Scotland’s independent think tank
Scotland’s independent think tank

Do we care enough about PISA decline?

Gordon Hector
Education

The latest edition of the Oxford Journal of Education has a study looking at reactions to Scotland’s declining results in the international PISA education survey. People in government, councils, and semi-official bodies were interviewed giving their take.

It’s worth looking at this in some detail, to get an insight into the response of official Scotland to PISA.

“And that reaction has been, with some notably exceptions, a collective shrug of the shoulders”

One argument, for example, is that PISA doesn’t match up with the aspirations of the Curriculum for Excellence to create broad-minded, well-formed young people.

Take a parent representative quoted arguing that ‘Scottish education values more than just what is measured in PISA such as being more compassionate, having better communication skills, and continuing to learn regularly.’

Or a union leader pondering if ‘we want our young people to pass these tests, or do we want them to engage with a wider, more socially just curriculum?.’

This is fascinating. Scotland used to have a real sense of exceptionalism founded on academic quality. Our highers were hard and our teachers were harder.

Now we have a different kind of exceptionalism, focused on values.

It’s tempting to point out that PISA is also pretty underwhelming for the soft stuff, too. Our pupils are less lonely at school than the international average, for example – but then the rate of children who are frequently bullied at school is roughly 20% higher than other countries. More compassionate, eh?

But that kind of misses the point. Why not have academic excellence and broad-minded citizens keen on social justice? Is it really a choice between the two?

You can see that point in the tests themselves. Far from being super-abstract, the PISA tests are geared towards real-world examples. In fact, PISA’s tests describe a minimum level of competence to take part in society – the very definition of social inclusion. In Scotland, about a third of our pupils don’t meet that standard for maths. In reading it’s one-fifth, and science, one-quarter.  The first two of those numbers have declined since 2018.

So is there a choice between good PISA scores and a socially just curriculum? No. Only if you think taking part in society is not a matter of justice.

Surely no-one thinks that – and we should assume that all the people quoted in this paper are speaking in good faith. But the perceived issues with PISA feel a bit like people convincing themselves we’re somehow exempt from this kind of international survey. 

One central government official, for example, argues that ‘some of the things appear in the PISA assessment are not taught in Scottish maths programme until children are older than 15.’

Who knows if this is true. It has the feel of anecdata. But you can plainly read this the other way round: if other countries’ children are getting to the hard bits before ours, isn’t that…a sign that our children are behind others?

Or listen to another parent organisation arguing that the ‘PISA data consist of a small sample of students. Data are also cross-sectional, which means different students are assessed in every wave’ and therefore cannot be trusted.

As the paper authors point out, this is just factually not true. That’s not how PISA works. It’s not how any social research works.

Or a teacher representative arguing that ‘if teachers in Scotland had 20 in their classes as other countries do, maybe the results would be different.’

Except PISA does have data about class sizes and resources. That also allows us to see some interesting stuff – such as the evidence about the impact of class sizes being really very mixed. It also shows a really interesting result: the UK does have larger class sizes at secondary (25 pupils vs 23 average). But PISA also asks headteachers if they think teacher shortages are undermining teaching. In Scotland, relatively fewer pupils are in schools where that is the case.

-------------------------

> [Problems to work on]
**A.** Reproduce verbatim the passage of the article on Scotland's PISA decline that begins at the words "Gordon Hector" and stops after the words "giving their take.".
**B.** Write the next part of the article on Scotland's PISA decline, following on from its final sentence.

> [Information shown]
-------------------------

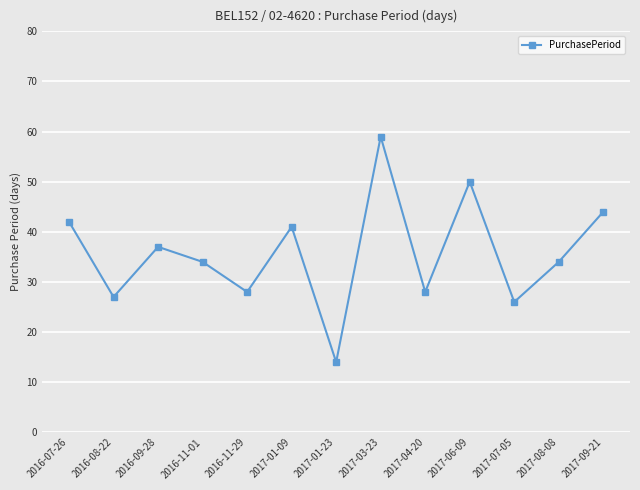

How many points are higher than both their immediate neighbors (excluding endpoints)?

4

-------------------------

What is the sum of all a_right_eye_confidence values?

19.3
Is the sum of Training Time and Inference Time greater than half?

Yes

-------------------------

> [Written answers]
**A.**
Gordon Hector
Education

The latest edition of the Oxford Journal of Education has a study looking at reactions to Scotland’s declining results in the international PISA education survey. People in government, councils, and semi-official bodies were interviewed giving their take.

**B.**
These comments build up a picture of not engaging with PISA. Or not wanting to. As if it just doesn’t apply: oh, you wouldn’t know our curriculum – it goes to a different school.

Let’s again, forgive that. People are busy. PISA methodology is hardly bedtime reading.

But it’s hard not to worry when it’s education specialists. Three central officials sent a combined response to the paper researchers, pointing to the Scottish Government’s official position which takes PISA seriously. Good for them. But look at this quote from another, about whether PISA could be used to measure CfE’s success:

“I don’t think it’s [PISA] a valid measure. And I would say the same of the Scottish Survey of Literacy and Numeracy. It’s exactly the same thing because of its no accountability at local level. People didn’t really understand what it was. […] They [teachers] are not accountable for it. They [students] won’t be told whether they passed or failed, the teachers won’t be told whether they passed or failed and then this data came out and you know press are telling us our education system’s rubbish. And it’s not. You know if you look at our national qualifications they are going up. [Central education official (1)]”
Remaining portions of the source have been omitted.